- [Passage to read]:
Segment Open

“Politics: A strife of interests masquerading as a contest of principles. The conduct of public affairs for private advantage.”
— Ambrose Bierce
Healthcare economic interest groups have the knives out for the Affordable Care Act’s Independent Payment Advisory Board, which is charged with finding ways to curb some costs in what is by far the world’s most expensive healthcare “system.” That system has by far the highest paid physicians and health-system executives but health indices near the bottom of the Developed World.
“IPAB is not a tool to improve the value of the Medicare program,” asserted Mary Grealy, president of the Healthcare Leadership Council, the group that is spearheading the repeal push. “Rather, it’s a blunt instrument intended to reduce what Medicare pays for treatment. IPAB was a fatally flawed concept from its inception, and now, as we’re on the verge of its activation, it’s a very real danger and needs to be prevented.”

Segment Closed

- [Problem set]:
A. In the passage on the Independent Payment Advisory Board, list every description Mary Grealy gives of what IPAB is or is not.
B. Write a continuation of the passage on the Independent Payment Advisory Board, starting after its last sentence.

- [Input data]:
Segment Open

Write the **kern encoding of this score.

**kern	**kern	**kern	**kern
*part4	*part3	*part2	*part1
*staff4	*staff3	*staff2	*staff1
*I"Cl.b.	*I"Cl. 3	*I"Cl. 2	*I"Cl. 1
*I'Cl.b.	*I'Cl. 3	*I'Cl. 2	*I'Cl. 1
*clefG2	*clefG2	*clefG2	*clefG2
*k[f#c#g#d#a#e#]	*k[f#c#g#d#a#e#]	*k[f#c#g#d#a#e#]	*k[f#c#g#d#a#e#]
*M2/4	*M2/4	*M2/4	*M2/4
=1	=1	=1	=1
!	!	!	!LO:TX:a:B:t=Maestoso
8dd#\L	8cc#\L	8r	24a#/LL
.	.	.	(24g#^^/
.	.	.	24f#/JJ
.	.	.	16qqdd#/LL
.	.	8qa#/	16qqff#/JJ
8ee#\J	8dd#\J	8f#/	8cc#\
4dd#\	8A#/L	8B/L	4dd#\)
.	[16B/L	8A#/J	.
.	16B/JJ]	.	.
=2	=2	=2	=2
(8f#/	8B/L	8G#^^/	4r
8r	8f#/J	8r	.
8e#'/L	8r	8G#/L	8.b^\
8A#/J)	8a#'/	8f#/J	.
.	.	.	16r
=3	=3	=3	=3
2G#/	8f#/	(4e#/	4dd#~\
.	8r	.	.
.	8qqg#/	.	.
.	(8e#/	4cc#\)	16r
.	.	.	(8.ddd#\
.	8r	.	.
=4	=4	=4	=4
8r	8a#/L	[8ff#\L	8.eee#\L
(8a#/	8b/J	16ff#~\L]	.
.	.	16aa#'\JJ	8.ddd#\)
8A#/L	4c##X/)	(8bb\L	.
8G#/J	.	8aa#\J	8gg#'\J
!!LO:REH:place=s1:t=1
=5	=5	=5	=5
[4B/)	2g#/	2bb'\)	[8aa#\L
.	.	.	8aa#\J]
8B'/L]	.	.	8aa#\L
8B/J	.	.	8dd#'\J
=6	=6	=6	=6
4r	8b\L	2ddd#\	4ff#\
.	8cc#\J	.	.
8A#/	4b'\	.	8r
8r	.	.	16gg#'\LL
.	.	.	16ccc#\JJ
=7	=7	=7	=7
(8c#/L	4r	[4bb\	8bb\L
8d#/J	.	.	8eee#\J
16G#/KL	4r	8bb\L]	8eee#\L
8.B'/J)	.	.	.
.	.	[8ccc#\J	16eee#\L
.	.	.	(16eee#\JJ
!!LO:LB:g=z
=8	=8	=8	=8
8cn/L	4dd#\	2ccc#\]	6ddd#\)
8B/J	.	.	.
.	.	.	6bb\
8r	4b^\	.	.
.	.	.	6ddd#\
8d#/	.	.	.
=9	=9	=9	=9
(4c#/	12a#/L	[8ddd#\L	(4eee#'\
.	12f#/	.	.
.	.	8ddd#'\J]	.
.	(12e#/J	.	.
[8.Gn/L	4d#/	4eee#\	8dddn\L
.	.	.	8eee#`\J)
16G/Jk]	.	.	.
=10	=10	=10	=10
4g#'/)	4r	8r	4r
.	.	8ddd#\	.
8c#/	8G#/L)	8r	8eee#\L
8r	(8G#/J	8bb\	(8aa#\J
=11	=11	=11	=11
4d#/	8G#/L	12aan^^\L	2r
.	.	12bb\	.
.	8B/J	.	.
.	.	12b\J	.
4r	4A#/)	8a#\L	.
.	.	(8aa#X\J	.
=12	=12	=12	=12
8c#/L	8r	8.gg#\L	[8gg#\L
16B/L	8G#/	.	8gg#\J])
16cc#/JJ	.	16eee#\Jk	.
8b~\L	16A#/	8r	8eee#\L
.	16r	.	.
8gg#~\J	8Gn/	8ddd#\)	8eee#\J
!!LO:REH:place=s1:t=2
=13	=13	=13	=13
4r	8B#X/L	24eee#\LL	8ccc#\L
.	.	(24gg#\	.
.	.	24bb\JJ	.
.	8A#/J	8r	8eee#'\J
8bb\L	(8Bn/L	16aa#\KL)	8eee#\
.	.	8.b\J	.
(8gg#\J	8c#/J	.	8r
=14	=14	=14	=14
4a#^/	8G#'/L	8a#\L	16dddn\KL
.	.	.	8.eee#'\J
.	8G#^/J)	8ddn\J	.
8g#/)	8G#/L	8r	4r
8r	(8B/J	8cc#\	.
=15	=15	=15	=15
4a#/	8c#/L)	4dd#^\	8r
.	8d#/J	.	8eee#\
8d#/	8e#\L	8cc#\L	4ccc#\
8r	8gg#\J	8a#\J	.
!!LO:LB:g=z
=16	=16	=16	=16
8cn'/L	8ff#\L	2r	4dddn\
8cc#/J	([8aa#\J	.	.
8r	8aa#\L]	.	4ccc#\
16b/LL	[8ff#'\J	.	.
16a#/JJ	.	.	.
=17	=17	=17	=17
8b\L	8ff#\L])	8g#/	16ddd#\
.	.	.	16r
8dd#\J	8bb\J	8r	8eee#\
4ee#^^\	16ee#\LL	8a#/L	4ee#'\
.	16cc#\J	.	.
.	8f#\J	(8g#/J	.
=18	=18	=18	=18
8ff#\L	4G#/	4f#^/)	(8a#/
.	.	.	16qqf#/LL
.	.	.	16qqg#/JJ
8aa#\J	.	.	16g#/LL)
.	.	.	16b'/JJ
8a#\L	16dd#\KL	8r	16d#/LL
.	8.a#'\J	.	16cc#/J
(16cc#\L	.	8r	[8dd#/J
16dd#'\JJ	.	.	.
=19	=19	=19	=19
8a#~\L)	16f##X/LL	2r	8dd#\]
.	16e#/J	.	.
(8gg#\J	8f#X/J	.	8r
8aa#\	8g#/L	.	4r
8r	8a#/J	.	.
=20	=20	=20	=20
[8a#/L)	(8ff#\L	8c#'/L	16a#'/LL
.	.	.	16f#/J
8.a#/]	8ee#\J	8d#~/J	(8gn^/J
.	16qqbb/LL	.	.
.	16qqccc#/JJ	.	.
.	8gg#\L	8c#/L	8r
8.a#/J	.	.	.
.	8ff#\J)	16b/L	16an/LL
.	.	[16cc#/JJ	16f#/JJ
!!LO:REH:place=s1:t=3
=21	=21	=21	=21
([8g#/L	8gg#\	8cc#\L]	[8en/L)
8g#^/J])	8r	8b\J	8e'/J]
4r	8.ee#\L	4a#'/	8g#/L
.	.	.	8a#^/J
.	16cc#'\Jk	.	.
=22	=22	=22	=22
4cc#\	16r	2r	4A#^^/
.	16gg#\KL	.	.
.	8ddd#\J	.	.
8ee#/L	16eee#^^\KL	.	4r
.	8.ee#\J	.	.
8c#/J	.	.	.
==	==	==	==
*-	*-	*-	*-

Segment Closed

- [Answers for the tasks]:
A.
- not a tool to improve the value of the Medicare program
- a blunt instrument intended to reduce what Medicare pays for treatment
- a fatally flawed concept from its inception
- a very real danger

B.
Med Page Today noted: “The IPAB was designed to be a 15-member independent body that would make recommendations on cuts to the Medicare budget; if Congress didn’t agree with the IPAB’s recommendations, it would have to devise its own plan to cut the Medicare budget by an equivalent amount.”
But it must confront huge lobbying efforts aimed at maintaining, or even increasing, the revenue and profit flow to players in the healthcare sector. Given the very pro-business stance of the incoming Trump administration, it’s probably safe to assume that the IPAB will be killed, with rhetoric that the killing is being done for the benefit of the patients rather than for the wealth of those working in the healthcare sector.